Saved entries
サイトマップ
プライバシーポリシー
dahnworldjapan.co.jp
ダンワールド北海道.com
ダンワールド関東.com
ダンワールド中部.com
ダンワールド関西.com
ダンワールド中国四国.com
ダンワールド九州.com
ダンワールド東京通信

How to complete this task> Exactly as written, give the records again.

Answer to the exercise>
サイトマップ
プライバシーポリシー
dahnworldjapan.co.jp
ダンワールド北海道.com
ダンワールド関東.com
ダンワールド中部.com
ダンワールド関西.com
ダンワールド中国四国.com
ダンワールド九州.com
ダンワールド東京通信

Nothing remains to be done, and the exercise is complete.